O gerente apresentou o perfil do candidato a Empreendedor Individual, figura jurídica criada para facilitar a formalização de empreendedores informais, a partir dos resultados obtidos em pesquisa realizada pelo SEBRAE em 2009, com 534 informais e autônomos distribuídos nas cinco regiões do País. Trinta e dois por cento dos entrevistados responderam que o maior benefício da formalização é a facilidade para conseguir crédito bancário, seguido de aposentadoria por idade ou invalidez (18%). Na prática, as regras do Empreendedor Individual apontam para dois grandes programas de inclusão previdenciária e financeira.
“Com a figura do Empreendedor Individual, o processo de formalização da economia ganha uma maior velocidade, o que certamente impulsionará políticas públicas que agilizarão a inclusão financeira dos empreendedores urbanos”, disse Alexandre.
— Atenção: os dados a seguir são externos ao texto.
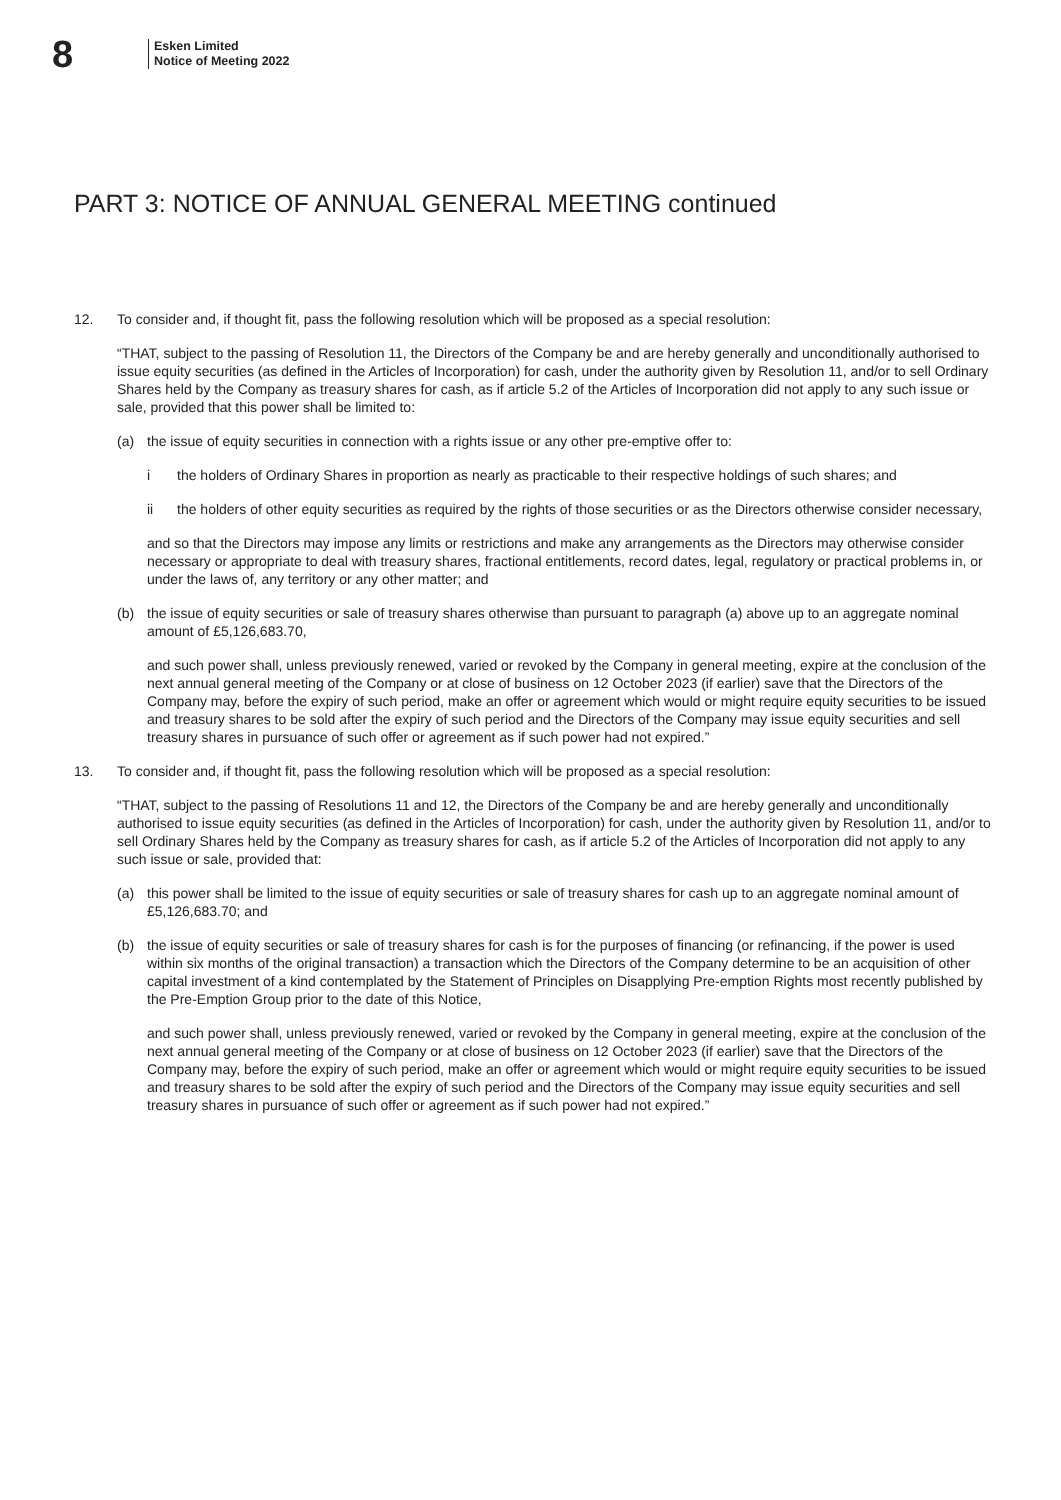8
Esken Limited
Notice of Meeting 2022
PART 3: NOTICE OF ANNUAL GENERAL MEETING continued
12. To consider and, if thought fit, pass the following resolution which will be proposed as a special resolution:
“THAT, subject to the passing of Resolution 11, the Directors of the Company be and are hereby generally and unconditionally authorised to issue equity securities (as defined in the Articles of Incorporation) for cash, under the authority given by Resolution 11, and/or to sell Ordinary Shares held by the Company as treasury shares for cash, as if article 5.2 of the Articles of Incorporation did not apply to any such issue or sale, provided that this power shall be limited to:
(a) the issue of equity securities in connection with a rights issue or any other pre-emptive offer to:
i the holders of Ordinary Shares in proportion as nearly as practicable to their respective holdings of such shares; and
ii the holders of other equity securities as required by the rights of those securities or as the Directors otherwise consider necessary,
and so that the Directors may impose any limits or restrictions and make any arrangements as the Directors may otherwise consider necessary or appropriate to deal with treasury shares, fractional entitlements, record dates, legal, regulatory or practical problems in, or under the laws of, any territory or any other matter; and
(b) the issue of equity securities or sale of treasury shares otherwise than pursuant to paragraph (a) above up to an aggregate nominal amount of £5,126,683.70,
and such power shall, unless previously renewed, varied or revoked by the Company in general meeting, expire at the conclusion of the next annual general meeting of the Company or at close of business on 12 October 2023 (if earlier) save that the Directors of the Company may, before the expiry of such period, make an offer or agreement which would or might require equity securities to be issued and treasury shares to be sold after the expiry of such period and the Directors of the Company may issue equity securities and sell treasury shares in pursuance of such offer or agreement as if such power had not expired.”
13. To consider and, if thought fit, pass the following resolution which will be proposed as a special resolution:
“THAT, subject to the passing of Resolutions 11 and 12, the Directors of the Company be and are hereby generally and unconditionally authorised to issue equity securities (as defined in the Articles of Incorporation) for cash, under the authority given by Resolution 11, and/or to sell Ordinary Shares held by the Company as treasury shares for cash, as if article 5.2 of the Articles of Incorporation did not apply to any such issue or sale, provided that:
(a) this power shall be limited to the issue of equity securities or sale of treasury shares for cash up to an aggregate nominal amount of £5,126,683.70; and
(b) the issue of equity securities or sale of treasury shares for cash is for the purposes of financing (or refinancing, if the power is used within six months of the original transaction) a transaction which the Directors of the Company determine to be an acquisition of other capital investment of a kind contemplated by the Statement of Principles on Disapplying Pre-emption Rights most recently published by the Pre-Emption Group prior to the date of this Notice,
and such power shall, unless previously renewed, varied or revoked by the Company in general meeting, expire at the conclusion of the next annual general meeting of the Company or at close of business on 12 October 2023 (if earlier) save that the Directors of the Company may, before the expiry of such period, make an offer or agreement which would or might require equity securities to be issued and treasury shares to be sold after the expiry of such period and the Directors of the Company may issue equity securities and sell treasury shares in pursuance of such offer or agreement as if such power had not expired.”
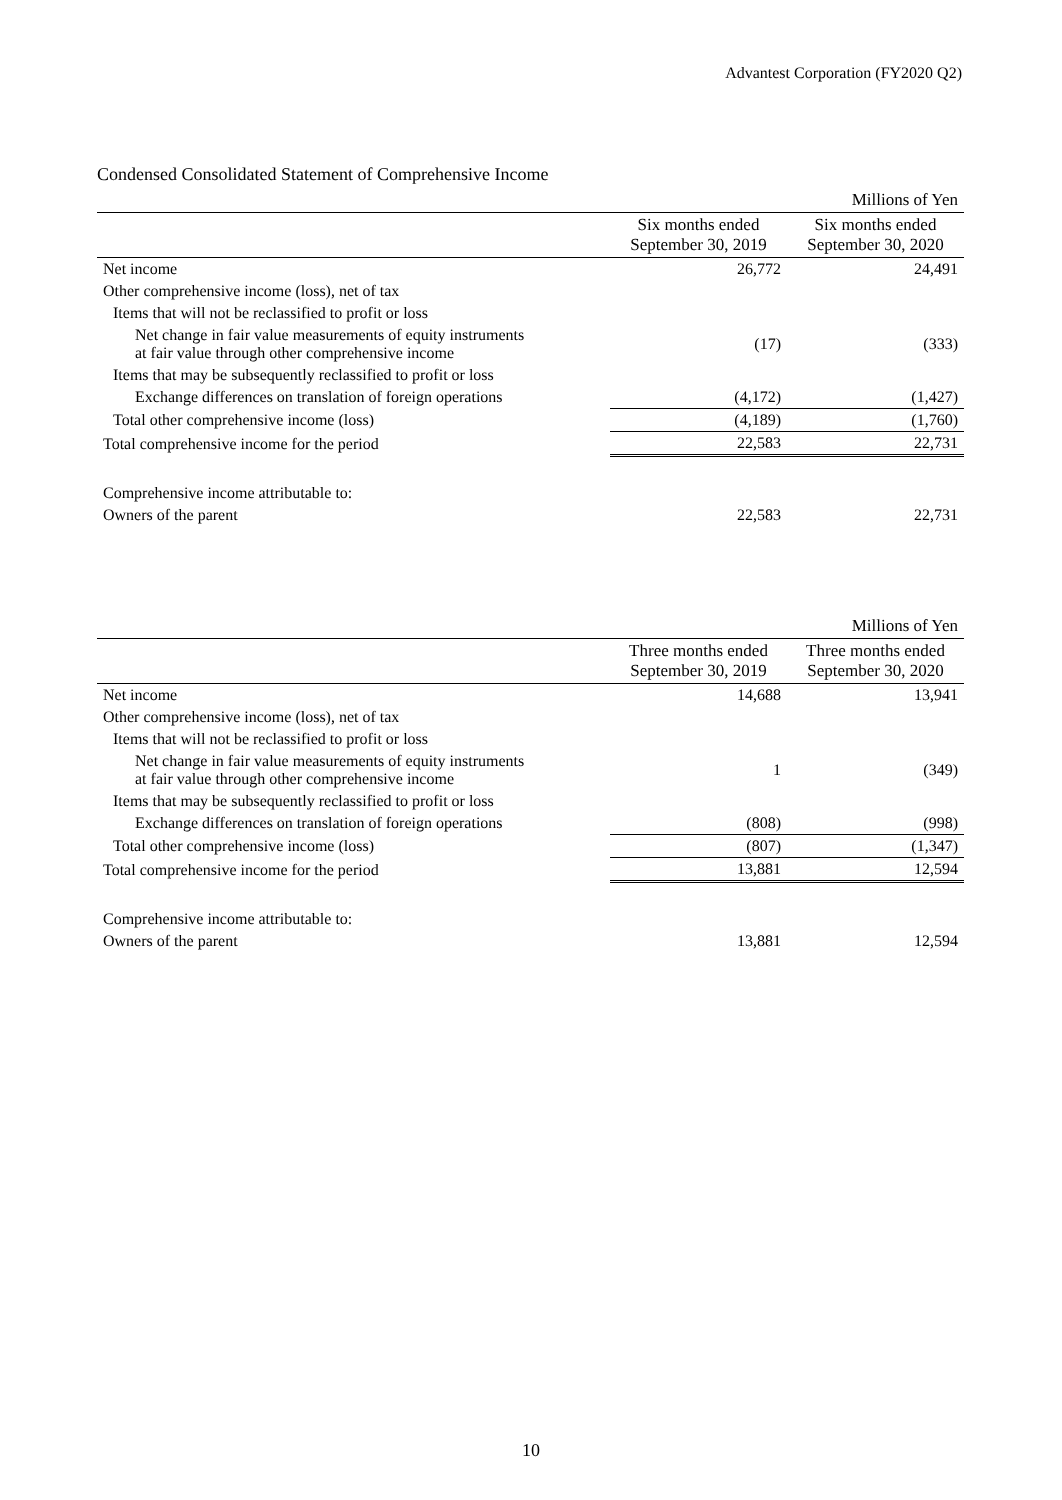Advantest Corporation (FY2020 Q2)
Condensed Consolidated Statement of Comprehensive Income
| | | Millions of Yen |
| | Six months ended September 30, 2019 | Six months ended September 30, 2020 |
| Net income | 26,772 | 24,491 |
| Other comprehensive income (loss), net of tax | | |
| Items that will not be reclassified to profit or loss | | |
| Net change in fair value measurements of equity instruments at fair value through other comprehensive income | (17) | (333) |
| Items that may be subsequently reclassified to profit or loss | | |
| Exchange differences on translation of foreign operations | (4,172) | (1,427) |
| Total other comprehensive income (loss) | (4,189) | (1,760) |
| Total comprehensive income for the period | 22,583 | 22,731 |
| Comprehensive income attributable to: | | |
| Owners of the parent | 22,583 | 22,731 |
| | | Millions of Yen |
| | Three months ended September 30, 2019 | Three months ended September 30, 2020 |
| Net income | 14,688 | 13,941 |
| Other comprehensive income (loss), net of tax | | |
| Items that will not be reclassified to profit or loss | | |
| Net change in fair value measurements of equity instruments at fair value through other comprehensive income | 1 | (349) |
| Items that may be subsequently reclassified to profit or loss | | |
| Exchange differences on translation of foreign operations | (808) | (998) |
| Total other comprehensive income (loss) | (807) | (1,347) |
| Total comprehensive income for the period | 13,881 | 12,594 |
| Comprehensive income attributable to: | | |
| Owners of the parent | 13,881 | 12,594 |
10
Para se tornar um Empreendedor Individual, é preciso que o informal tenha o seguinte perfil: receita bruta anual de até R$ 36 mil por ano, ter no máximo um empregado e não ser sócio ou titular de outra empresa.
Entre os principais aspectos positivos do novo modelo de formalização estão a simplificação do processo e dos custos. Alexandre fez um balanço de como está o processo de formalização pelo País. De acordo com suas informações, o total de formalizados no Brasil é de 126.045 até a data de 13 de janeiro.